Após uma temporada nos Estados Unidos com uma bolsa de estudos, onde aprendeu o ofício da fotografia, Alice volta ao Brasil em 1948, e logo surge a oportunidade de acompanhar a comitiva da Fundação Brasil Central em uma inspeção de obras pelo Centro-Oeste do país, o que seria um excelente início para sua carreira fotográfica. No entanto, apenas algumas de suas imagens foram publicadas na revista Habitat, na qual passou a colaborar regularmente com imagens de arquitetura, retratos de artistas e reproduções de obras. Alice também trabalhou como fotógrafa para o MASP e para o MAM-SP, registrando obras de arte e exposições. Seu trabalho de maior destaque realizava-se nos retratos de famílias da elite paulistana, no qual mostrou-se pioneira da fotografia espontânea de crianças. Por essa via, a artista modernizava o gênero, indo na contramão da fotografia de estúdio posada daquele período.
Adentrando o extenso e um tanto disperso conjunto fotográfico de Alice Brill – são mais de 14 mil negativos pertencentes ao acervo do Instituto Moreira Salles desde 2000 – percebe-se uma dimensão que, apesar de ainda pouco conhecida, se faz presente em toda a trajetória da artista. São as impressões de um mundo isento de eufemismos, avessas à idealização de um sonho eufórico de progresso que Alice nunca conseguiria publicar.

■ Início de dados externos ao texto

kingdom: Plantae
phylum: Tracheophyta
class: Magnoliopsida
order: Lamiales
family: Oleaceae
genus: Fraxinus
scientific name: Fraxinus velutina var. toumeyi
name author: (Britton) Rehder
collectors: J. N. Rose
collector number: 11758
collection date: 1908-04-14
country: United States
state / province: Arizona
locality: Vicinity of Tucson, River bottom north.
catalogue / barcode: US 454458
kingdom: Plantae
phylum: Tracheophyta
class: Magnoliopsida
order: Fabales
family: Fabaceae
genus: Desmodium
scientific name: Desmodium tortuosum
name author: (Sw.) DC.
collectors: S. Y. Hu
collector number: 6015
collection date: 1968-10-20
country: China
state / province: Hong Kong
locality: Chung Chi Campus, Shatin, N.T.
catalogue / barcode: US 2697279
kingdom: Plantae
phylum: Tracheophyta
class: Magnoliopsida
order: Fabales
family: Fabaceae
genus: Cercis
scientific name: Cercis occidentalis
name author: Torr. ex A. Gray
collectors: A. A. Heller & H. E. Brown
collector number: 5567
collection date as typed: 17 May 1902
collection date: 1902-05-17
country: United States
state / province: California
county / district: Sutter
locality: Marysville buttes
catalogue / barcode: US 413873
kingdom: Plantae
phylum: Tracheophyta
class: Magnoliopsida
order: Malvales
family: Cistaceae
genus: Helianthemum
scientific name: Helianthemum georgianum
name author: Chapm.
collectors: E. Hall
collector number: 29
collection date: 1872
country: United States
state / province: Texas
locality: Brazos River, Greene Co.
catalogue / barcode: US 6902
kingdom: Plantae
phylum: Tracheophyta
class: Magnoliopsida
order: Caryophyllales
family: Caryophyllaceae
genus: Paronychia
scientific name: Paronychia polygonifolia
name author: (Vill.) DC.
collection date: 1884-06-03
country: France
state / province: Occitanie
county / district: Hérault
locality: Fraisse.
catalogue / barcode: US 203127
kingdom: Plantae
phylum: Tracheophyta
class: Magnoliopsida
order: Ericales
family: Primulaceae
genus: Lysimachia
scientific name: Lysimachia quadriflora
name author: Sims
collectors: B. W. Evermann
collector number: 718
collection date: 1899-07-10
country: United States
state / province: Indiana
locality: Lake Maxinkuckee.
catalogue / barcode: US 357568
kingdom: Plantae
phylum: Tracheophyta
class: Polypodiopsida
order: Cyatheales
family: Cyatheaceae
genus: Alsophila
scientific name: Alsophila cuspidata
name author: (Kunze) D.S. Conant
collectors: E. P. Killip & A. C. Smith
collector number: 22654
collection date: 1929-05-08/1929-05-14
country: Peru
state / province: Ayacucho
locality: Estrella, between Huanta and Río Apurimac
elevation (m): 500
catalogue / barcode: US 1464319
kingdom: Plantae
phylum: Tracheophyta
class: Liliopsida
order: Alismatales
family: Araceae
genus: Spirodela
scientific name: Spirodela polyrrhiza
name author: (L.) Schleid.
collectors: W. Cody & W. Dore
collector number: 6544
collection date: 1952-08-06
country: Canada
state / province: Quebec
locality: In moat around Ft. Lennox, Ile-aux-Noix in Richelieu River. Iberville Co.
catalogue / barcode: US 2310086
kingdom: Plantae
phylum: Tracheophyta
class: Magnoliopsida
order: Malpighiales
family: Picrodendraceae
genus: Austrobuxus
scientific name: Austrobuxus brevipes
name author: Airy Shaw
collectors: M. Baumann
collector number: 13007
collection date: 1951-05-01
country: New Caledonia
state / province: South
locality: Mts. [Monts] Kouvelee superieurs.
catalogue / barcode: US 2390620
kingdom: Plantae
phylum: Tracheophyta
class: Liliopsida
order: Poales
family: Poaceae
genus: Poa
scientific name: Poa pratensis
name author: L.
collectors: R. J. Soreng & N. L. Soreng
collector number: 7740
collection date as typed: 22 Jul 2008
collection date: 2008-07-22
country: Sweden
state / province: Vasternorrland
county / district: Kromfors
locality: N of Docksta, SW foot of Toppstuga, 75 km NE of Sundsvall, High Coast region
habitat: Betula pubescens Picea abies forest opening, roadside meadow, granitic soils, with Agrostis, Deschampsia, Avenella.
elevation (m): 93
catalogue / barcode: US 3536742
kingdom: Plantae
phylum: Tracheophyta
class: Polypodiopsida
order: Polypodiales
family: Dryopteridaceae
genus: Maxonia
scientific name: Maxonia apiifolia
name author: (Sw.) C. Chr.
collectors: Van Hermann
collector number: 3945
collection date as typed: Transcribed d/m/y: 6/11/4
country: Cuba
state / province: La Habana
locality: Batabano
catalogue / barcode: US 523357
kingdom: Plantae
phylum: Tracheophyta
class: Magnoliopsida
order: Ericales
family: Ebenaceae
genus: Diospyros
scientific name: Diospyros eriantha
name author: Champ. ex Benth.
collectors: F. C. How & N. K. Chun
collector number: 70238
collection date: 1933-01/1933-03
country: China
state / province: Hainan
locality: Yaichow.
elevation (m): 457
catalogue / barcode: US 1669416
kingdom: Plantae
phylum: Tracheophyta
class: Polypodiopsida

Com um olhar humanizado e despretensioso, mas não ingênuo, Alice desviou sua câmera para um cotidiano sem disfarces, ultrapassando as ideias clichês dos álbuns da Editora Melhoramentos. Ela não captou apenas a Cidade Maravilhosa e suas panorâmicas deslumbrantes, mas também o descontentamento e as queixas de seu povo maltratado; na Bahia, registrou, como de praxe, aquele lugar sedutor e eufórico, porém igualmente adentrou e retratou os cortiços pobres; em São Paulo, não valorizou somente o avanço monumental e despretensioso, mas expôs seu lado “não saudável”, para usar a expressão de Lévi-Strauss em Tristes trópicos. Não se sabe ao certo se a realização desses conjuntos fotográficos foi comissionado por alguma editora, talvez pela própria Melhoramentos, ou se eram resultados de viagens pessoais da artista usadas como, mais uma vez, oportunidades para ampliar seu portfólio de apresentação ao mercado editorial.
A partir dessa outra face de Alice, seria possível criar uma espécie de álbum de anticartões-postais, repleto de imagens reveladoras dos paradoxos e das contradições de um país chamado Brasil. Imagens de paisagens por cujas bordas e ruínas a fotógrafa perambulou, apontando personagens que parecem viver desencaixados de qualquer sonho eufórico daquele progresso desmedido. Mas, como diz o Marco Polo de Italo Calvino ao descrever uma das cidades ao imperador Kublai Khan, “para não decepcionar os habitantes, é necessário que o viajante louve a cidade dos cartões-postais e prefira-a à atual”. Eis aí, talvez, o motivo pelo qual a fotógrafa, também viajante e estrangeira, nunca conseguiria divulgar essa dimensão de sua produção.